Tuesday, December 4, 2007

My Work Situation

I work at the Law Offices of Ben Waterman, P.C.* Why is it that solo practitioners have law offices, and not just a law office? My boss shares a suite, in a fancy East Midtown building (which every lawyer in the office puts on their cards and letterhead, since that's probably their biggest client getter), with a bunch of other lawyers. He has a small office, and a space for me in another room, which is more like a hallway than a room, that doesn't belong to him.

He has clients' files everywhere--covering his desk, his red leather chairs, his window, which I'm told has a good view of the Hudson, and even in his filing cabinets. Clients' passports, social security cards, drivers licenses of the deceased, and bank statements cover the floor. I frequently step on them as I swim across the room to grab a file.

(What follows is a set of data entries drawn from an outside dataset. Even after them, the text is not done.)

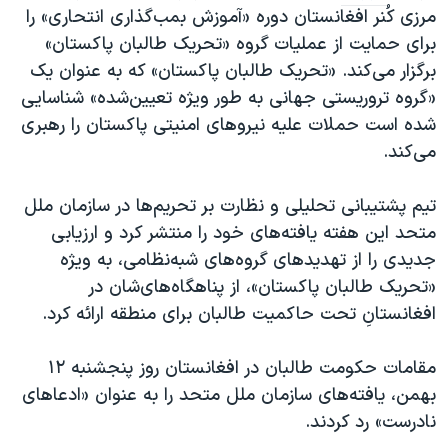
اسرائیل در جنگ
مرزی کُنر افغانستان دوره «آموزش بمب‌گذاری انتحاری» را
نرگس محمدی برنده جایزه نوبل صلح
برای حمایت از عملیات گروه «تحریک طالبان پاکستان»
برگزار می‌کند. «تحریک طالبان پاکستان» که به عنوان یک
همایش محافظه‌کاران آمریکا «سی‌پک»
«گروه تروریستی جهانی به طور ویژه تعیین‌شده» شناسایی
صفحه‌های ویژه
شده است حملات علیه نیروهای امنیتی پاکستان را رهبری
سفر پرزیدنت ترامپ به چین
می‌کند.
تیم پشتیبانی تحلیلی و نظارت بر تحریم‌ها در سازمان ملل
متحد این هفته یافته‌های خود را منتشر کرد و ارزیابی
جدیدی را از تهدیدهای گروه‌های شبه‌نظامی، به ‌ویژه
«تحریک طالبان پاکستان»، از پناهگاه‌های‌شان در
افغانستانِ تحت حاکمیت طالبان برای منطقه ارائه کرد.
مقامات حکومت طالبان در افغانستان روز پنجشنبه ۱۲
بهمن، یافته‌های سازمان ملل متحد را به عنوان «ادعاهای
نادرست» رد کردند.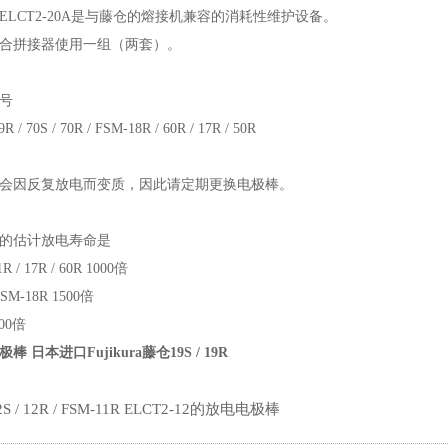
ELCT2-20A是与藤仓的熔接机兼容的消耗性维护设备。
合拼接器使用一组（两套）。
号
9R / 70S / 70R / FSM-18R / 60R / 17R / 50R
会因反复放电而变质，因此请定期更换电极棒。
的估计放电寿命是
R / 17R / 60R 1000倍
 FSM-18R 1500倍
000倍
棒 日本进口Fujikura藤仓19S / 19R
S / 12R / FSM-11R ELCT2-12的放电电极棒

Next door to the spacious offices of Mr. Waterman works a Spanish Immigration lawyer with four names, Juan-Maria Limpiador-Compolsivo. He has a bigger office, which is immaculate, Juan being a neat freak. When Waterman leaves the building to go to one of his many law luncheons or hair cuts (he gets one at least once a week), Juan sneaks into his office and starts organizing. As he never does his own work, when his associate is out to lunch or is otherwise absent and he has no one to talk to, he talks to me, relating his cleaning adventures in Waterman's office. He likes to reminisce about how he once found a month old rotting banana, under which was a very important document that Waterman had been looking for for months while insisting to his unfortunate client that he never received said document.

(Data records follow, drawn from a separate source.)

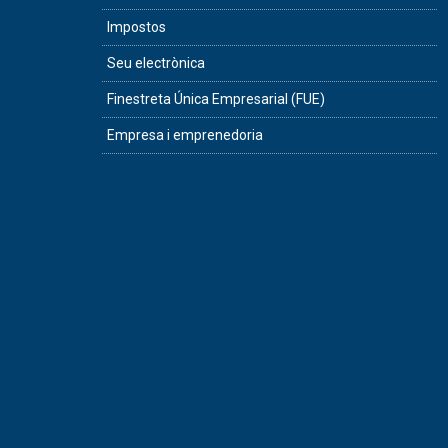
Impostos
Seu electrònica
Finestreta Única Empresarial (FUE)
Empresa i emprenedoria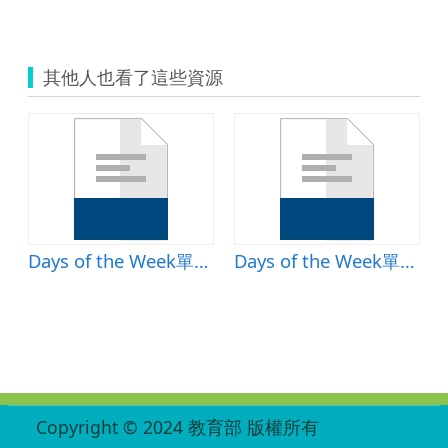
其他人也看了這些資源
Days of the Week單字練習活動單
Days of the Week單字教學簡報
:::
Copyright © 2024 教育部 版權所有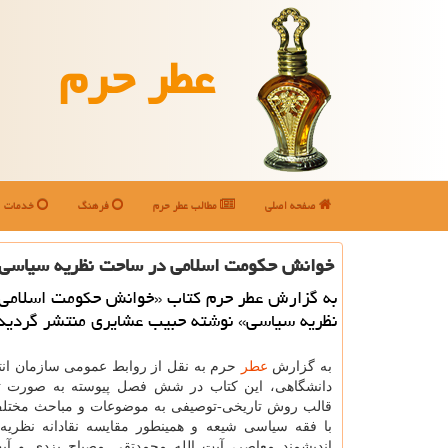
عطر حرم
صفحه اصلی
مطالب عطر حرم
فرهنگ
خدمات
خوانش حكومت اسلامی در ساحت نظریه سیاسی 
به گزارش عطر حرم کتاب «خوانش حکومت اسلامی
نظریه سیاسی» نوشته حبیب عشایری منتشر گردید
به گزارش
عطر
حرم به نقل از روابط عمومی سازمان انت
دانشگاهی، این کتاب در شش فصل پیوسته به صورت تح
قالب روش تاریخی-توصیفی به موضوعات و مباحث مختلف
با فقه سیاسی شیعه و همینطور مقایسه نقادانه نظری
اندیشمند معاصر، آیت الله محمدتقی مصباح یزدی و آیت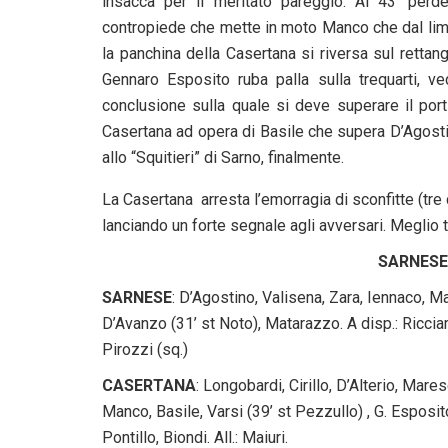
insacca per il meritato pareggio. Al 43’ per
contropiede che mette in moto Manco che dal limite
la panchina della Casertana si riversa sul rettang
Gennaro Esposito ruba palla sulla trequarti, ve
conclusione sulla quale si deve superare il porti
Casertana ad opera di Basile che supera D’Agostino
allo “Squitieri” di Sarno, finalmente.
La Casertana arresta l’emorragia di sconfitte (tre
lanciando un forte segnale agli avversari. Meglio t
SARNESE
SARNESE
: D’Agostino, Valisena, Zara, Iennaco, Mar
D’Avanzo (31’ st Noto), Matarazzo. A disp.: Ricciar
Pirozzi (sq.)
CASERTANA
: Longobardi, Cirillo, D’Alterio, Mare
Manco, Basile, Varsi (39’ st Pezzullo) , G. Esposit
Pontillo, Biondi. All.: Maiuri.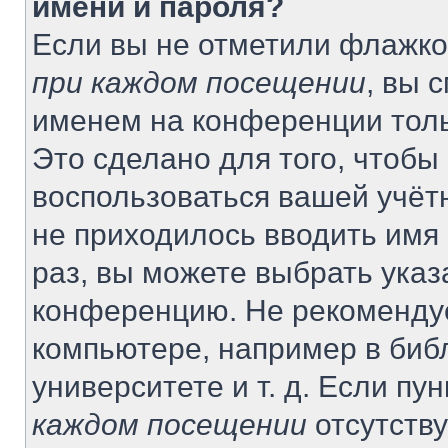
имени и пароля?
Если вы не отметили флажко
при каждом посещении
, вы 
именем на конференции толь
Это сделано для того, чтобы 
воспользоваться вашей учётн
не приходилось вводить имя
раз, вы можете выбрать указ
конференцию. Не рекомендуе
компьютере, например в биб
университете и т. д. Если пу
каждом посещении
отсутству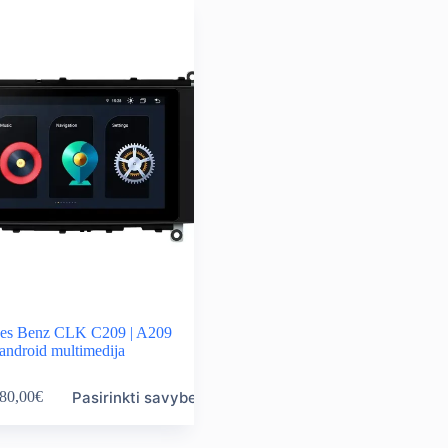
es Benz CLK C209 | A209
android multimedija
Pasirinkti savybes
80,00
€
ice
nge:
0,00€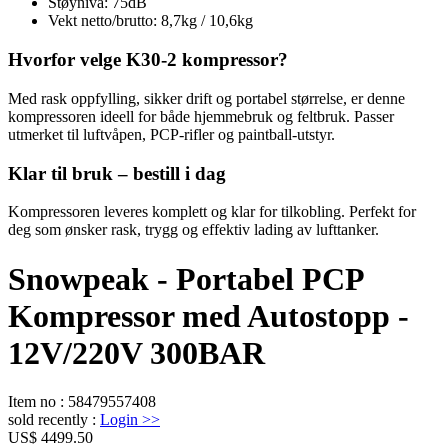
Støynivå: 75dB
Vekt netto/brutto: 8,7kg / 10,6kg
Hvorfor velge K30-2 kompressor?
Med rask oppfylling, sikker drift og portabel størrelse, er denne
kompressoren ideell for både hjemmebruk og feltbruk. Passer
utmerket til luftvåpen, PCP-rifler og paintball-utstyr.
Klar til bruk – bestill i dag
Kompressoren leveres komplett og klar for tilkobling. Perfekt for
deg som ønsker rask, trygg og effektiv lading av lufttanker.
Snowpeak - Portabel PCP
Kompressor med Autostopp -
12V/220V 300BAR
Item no
:
58479557408
sold recently
:
Login
>>
US$ 4499.50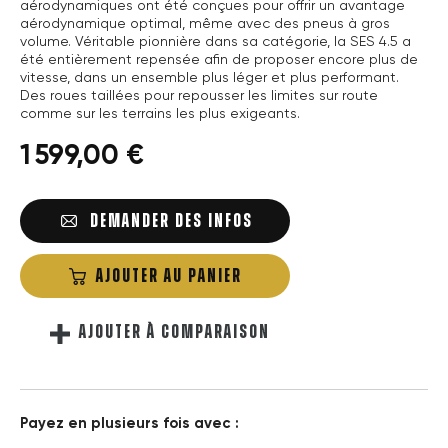
aérodynamiques ont été conçues pour offrir un avantage
aérodynamique optimal, même avec des pneus à gros
volume. Véritable pionnière dans sa catégorie, la SES 4.5 a
été entièrement repensée afin de proposer encore plus de
vitesse, dans un ensemble plus léger et plus performant.
Des roues taillées pour repousser les limites sur route
comme sur les terrains les plus exigeants.
1 599,00 €
DEMANDER DES INFOS
AJOUTER AU PANIER
AJOUTER À COMPARAISON
Payez en plusieurs fois avec :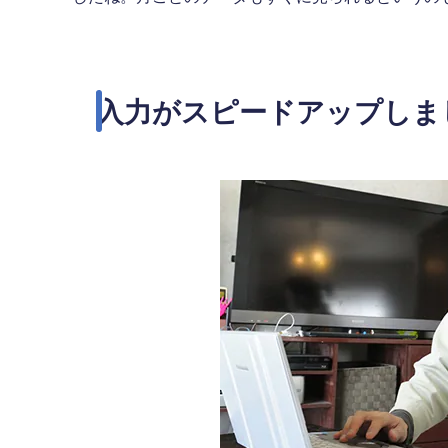
入力がスピードアップしま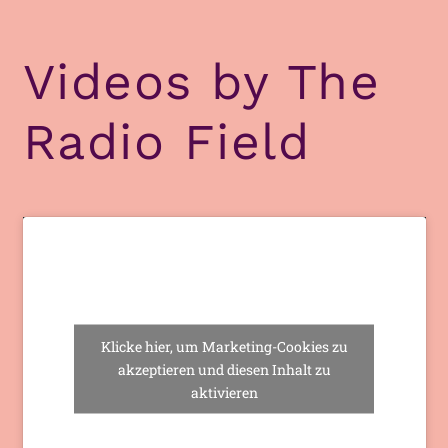
Videos by The
Radio Field
Klicke hier, um Marketing-Cookies zu
akzeptieren und diesen Inhalt zu
aktivieren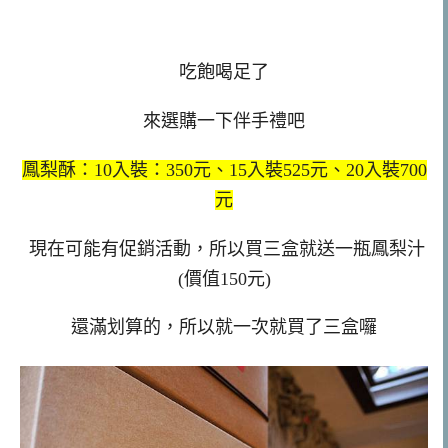
吃飽喝足了
來選購一下伴手禮吧
鳳梨酥：10入裝：350元、15入裝525元、20入裝700
元
現在可能有促銷活動，所以買三盒就送一瓶鳳梨汁
(價值150元)
還滿划算的，所以就一次就買了三盒囉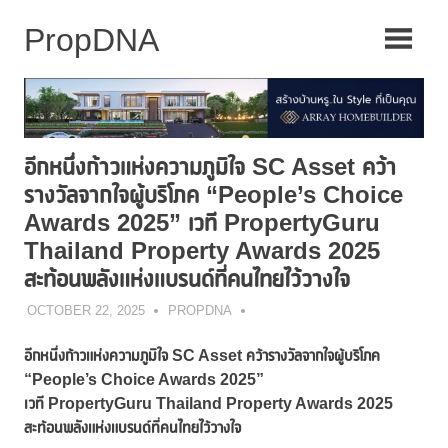
Skip
to
content
อีกหนึ่งก้าวแห่งความภูมิใจ SC Asset คว้า
รางวัลจากใจผู้บริโภค “People’s Choice
Awards 2025” เวที PropertyGuru
Thailand Property Awards 2025
สะท้อนพลังแห่งแบรนด์ที่คนไทยไว้วางใจ
OCTOBER 22, 2025
PROPDNA
อีกหนึ่งก้าวแห่งความภูมิใจ
SC Asset คว้ารางวัลจากใจผู้บริโภค
“People’s Choice Awards 2025”
เวที PropertyGuru Thailand Property Awards 2025
สะท้อนพลังแห่งแบรนด์ที่คนไทยไว้วางใจ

When Waterman's clients pay him a visit, he never takes them to his office. They either go to the communal conference room, or, if that's busy, to the empty office of whichever lawyer is using it.

I have to go to work now, so more later.

*Everything I write is true, but all names, other than those of public officials and famous people, will be fictional so no one will be embarrassed and so I won't be sued. Lawyers and law students are litigious people.